The bars themselves became more refined and grandiose. The majority of those in the West, including the one in the St. James, were made from eastern hardwood by the Brunswick-Balke-Collender Company in Cincinnati. These large, heavy bars were built and carved by Italian woodworkers and then shipped west on the railroad. Once assembled and open for business, the saloon became the hub of the immediate community, a place not only to get food and drink but also find a job, conduct trade, and even get married.
“There’s a beautiful transformation of the American West that can be seen in these bars,” Groves says, “from instability to towns and societies and permanence—and the bars reflect that.”

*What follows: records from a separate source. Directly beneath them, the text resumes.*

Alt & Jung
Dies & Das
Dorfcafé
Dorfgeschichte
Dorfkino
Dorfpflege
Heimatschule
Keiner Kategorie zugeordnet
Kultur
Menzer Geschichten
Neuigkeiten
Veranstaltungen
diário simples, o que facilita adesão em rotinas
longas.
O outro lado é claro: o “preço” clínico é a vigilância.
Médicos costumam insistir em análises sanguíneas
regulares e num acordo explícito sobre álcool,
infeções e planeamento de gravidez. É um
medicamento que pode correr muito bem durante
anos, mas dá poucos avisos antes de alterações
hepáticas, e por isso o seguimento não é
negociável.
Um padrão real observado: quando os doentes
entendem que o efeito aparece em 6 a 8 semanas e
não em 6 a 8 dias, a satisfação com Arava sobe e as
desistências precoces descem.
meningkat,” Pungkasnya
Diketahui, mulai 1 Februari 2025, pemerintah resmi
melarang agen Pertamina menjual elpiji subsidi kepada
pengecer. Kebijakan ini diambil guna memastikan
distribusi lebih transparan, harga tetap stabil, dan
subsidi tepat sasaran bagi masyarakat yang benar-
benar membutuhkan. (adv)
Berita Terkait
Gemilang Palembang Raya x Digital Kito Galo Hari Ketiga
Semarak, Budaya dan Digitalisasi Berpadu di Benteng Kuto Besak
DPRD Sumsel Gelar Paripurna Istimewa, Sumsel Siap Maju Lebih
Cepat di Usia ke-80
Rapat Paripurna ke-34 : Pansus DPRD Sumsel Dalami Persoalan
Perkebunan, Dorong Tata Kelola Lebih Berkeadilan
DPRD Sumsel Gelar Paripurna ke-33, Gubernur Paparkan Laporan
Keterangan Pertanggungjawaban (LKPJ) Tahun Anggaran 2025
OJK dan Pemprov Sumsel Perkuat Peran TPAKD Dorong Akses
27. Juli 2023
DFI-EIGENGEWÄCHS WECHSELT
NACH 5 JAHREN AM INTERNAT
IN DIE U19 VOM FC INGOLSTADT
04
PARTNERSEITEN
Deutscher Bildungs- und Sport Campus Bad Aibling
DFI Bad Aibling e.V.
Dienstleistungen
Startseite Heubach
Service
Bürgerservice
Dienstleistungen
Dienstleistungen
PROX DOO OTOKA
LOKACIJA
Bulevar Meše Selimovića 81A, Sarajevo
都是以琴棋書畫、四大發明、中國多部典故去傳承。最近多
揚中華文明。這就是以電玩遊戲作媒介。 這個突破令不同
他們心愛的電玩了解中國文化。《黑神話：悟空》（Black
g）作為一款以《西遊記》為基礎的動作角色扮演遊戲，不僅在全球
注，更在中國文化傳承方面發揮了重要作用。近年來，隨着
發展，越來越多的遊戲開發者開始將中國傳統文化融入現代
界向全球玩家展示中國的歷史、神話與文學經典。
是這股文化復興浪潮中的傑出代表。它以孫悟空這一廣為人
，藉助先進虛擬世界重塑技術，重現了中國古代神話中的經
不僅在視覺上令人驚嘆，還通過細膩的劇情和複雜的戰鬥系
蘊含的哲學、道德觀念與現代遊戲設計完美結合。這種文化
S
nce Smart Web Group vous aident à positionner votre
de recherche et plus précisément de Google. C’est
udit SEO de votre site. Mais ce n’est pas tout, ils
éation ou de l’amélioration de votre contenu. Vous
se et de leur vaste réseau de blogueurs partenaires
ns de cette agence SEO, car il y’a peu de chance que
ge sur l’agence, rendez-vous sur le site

Most of the old saloons in New Mexico exist in the same form and function as they originally did. These places are a testament to the art and science of bringing adobe-timber-frame structures up to code and into the 21st century. While many survive, it’s shocking more haven’t burned down. Less surprising is that many are riddled with bullet holes. But what’s remarkable about them is their ability to bring the past into focus. At the Laguna Vista Saloon, in Eagle Nest, you can still tie up your horse to the hitching post out front. At the Hotel Eklund, in Clayton, you won’t find any barstools because the original was a stand-up bar, and that’s how the owners have kept it. At the St. James, the lace curtains, 19th-century furniture, and long, polished wood bar transport patrons to the same place at another time.
That’s also true for the relative newcomers. The Los Ojos Saloon, in Jemez Springs, for instance, has been a center of the small community (population: 250) since it opened in the 1940s. Multiple generations of families have sat at the bar and worked in the kitchen, waited tables, or poured drinks. The people who tend bar and the patrons who sit there, year after year, have infused the special character of these spots.
“Instead of someplace to just go get a drink, when you’re in these places, you’re in the middle of history,” Groves says. “They’re special, they’re treasures of the state, and each one has a unique story.”